Politic?

This is a blog dedicated to a personal interpretation of political news of the day. I attempt to be as knowledgeable as possible before commenting and committing my thoughts to a day's communication.

Sunday, May 29, 2016

Death Fell From The Sky

"I could hear schoolchildren screaming: 'Help me! Help me!"
"It was too pitiful, too horrible. Even now it fills me with emotion."
Kinuyo Ikegami, 82, Hiroshima survivor

"The suffering, such as illness, gets carried on over the generations -- that is what I want President Obama to know."
"I want him to understand our sufferings."
Han Jeongsoon, 58, daughter of Korean survivor

"Death fell from the sky and the world was changed. [Use of atomic bombs] demonstrated that mankind possessed the means to destroy itself."
"We stand here[Hiroshima Peace Memorial Park monument] in the middle of this city and force ourselves to imagine the moment the bomb fell ... we listen to a silent cry."
"We must have the courage to escape the logic of fear and pursue a world without them [nuclear weapons]."
U.S. President Barack Obama
President Obama and Prime Minister Shinzo Abe of Japan took part in a wreath-laying ceremony at the Hiroshima Peace Memorial on Friday. Credit Doug Mills/The New York Times
"At any place in the world, this tragedy must not be repeated", said his Japanese counterpart, Prime Minister Shinzo Abe. These are words that have been spoken countless times, emotionally and with full intent to ensure that they are a prophecy that will be fulfilled. Hiroshima and Nagasaki represent crimes against humanity, no less and no more than the meticulously-carried out, far more time-consuming measures of the Final Solution.

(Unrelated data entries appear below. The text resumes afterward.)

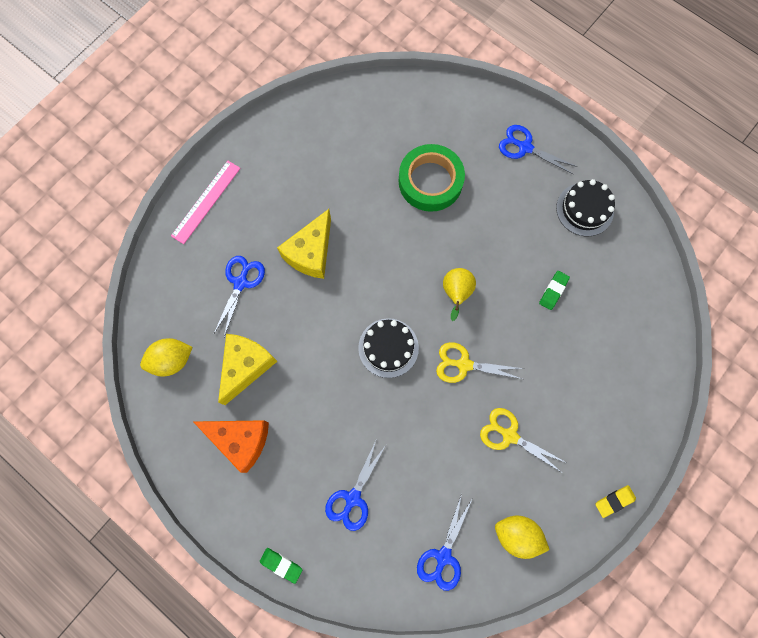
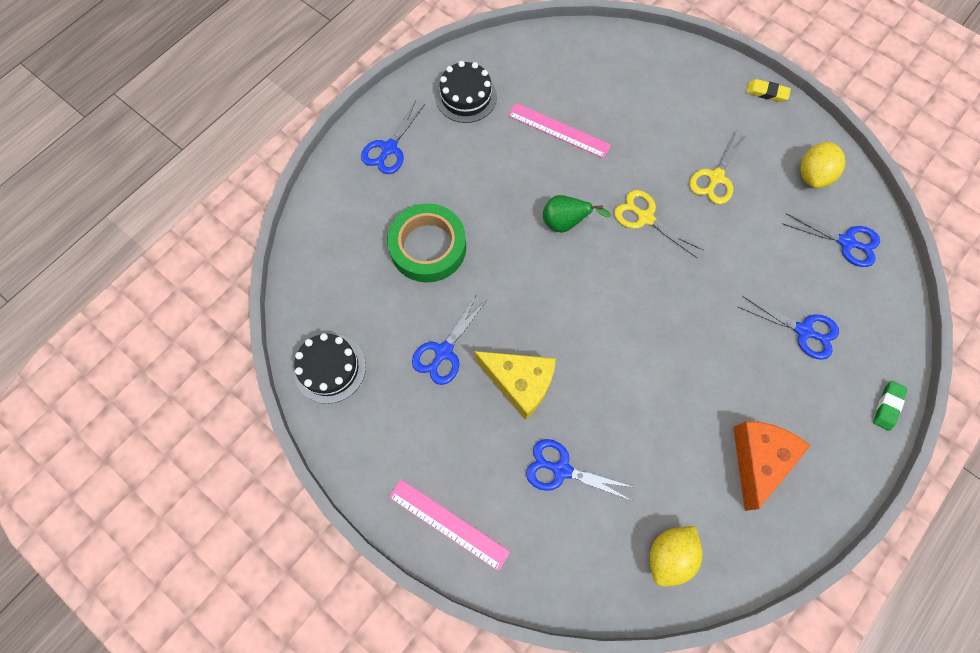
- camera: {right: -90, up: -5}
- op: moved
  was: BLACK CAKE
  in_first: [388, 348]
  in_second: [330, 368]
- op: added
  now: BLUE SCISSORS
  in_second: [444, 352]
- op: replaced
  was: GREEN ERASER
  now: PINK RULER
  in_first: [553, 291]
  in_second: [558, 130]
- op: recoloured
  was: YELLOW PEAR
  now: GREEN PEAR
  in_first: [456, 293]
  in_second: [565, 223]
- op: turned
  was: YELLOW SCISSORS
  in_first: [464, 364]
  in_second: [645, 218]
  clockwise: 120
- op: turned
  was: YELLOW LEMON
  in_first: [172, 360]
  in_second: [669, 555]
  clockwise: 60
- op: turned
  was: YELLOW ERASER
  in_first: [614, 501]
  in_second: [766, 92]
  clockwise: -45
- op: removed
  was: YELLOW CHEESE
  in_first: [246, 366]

The Holocaust took years to reach its intended target, falling short when it reached six million Jews and additional political prisoners, gypsies, homosexuals and others unfortunate enough to become temporary residents of death camps. The decision to bomb two Japanese cities with a device whose full potential was not yet fully realized led to two events each of which took minutes as the bombs dropped on an unsuspecting citizenry.

Death harvested 150,000 men, women and children in Hiroshima on August 6, 1945, and an additional 70,000 three days later when a second bomb hit Nagasaki. True, it is this president singularly most capable of empathizing with the enormity of the decision and the outcome. Yet he treads a fine line between empathy and the rigour of acknowledging that history gives us dual accounts and interpretations.

It was significant as an exchange between human beings who always have far more in common with another than the vain trifles that set them belligerently apart from one another in preparation to doing great harm, that it would be this man expressing himself before survivors of the atrocities. For definitions of need and response aside, even those who promote the message of 'no other choice', must call the dropping of those bombs atrocities.

The sane among us long for a resolution and the determination to carry forward the destruction of all nuclear weapons. But sane people too are sometimes carried away on the seas of passion and anger and conflict between nations. Calling for a nuclear-free world is a sentiment of passion and righteousness.

But it must also be acknowledged that gunpowder was never eschewed because of its destructiveness, and the powerful destructive devices we call nuclear bombs are a genie outgrown its original container.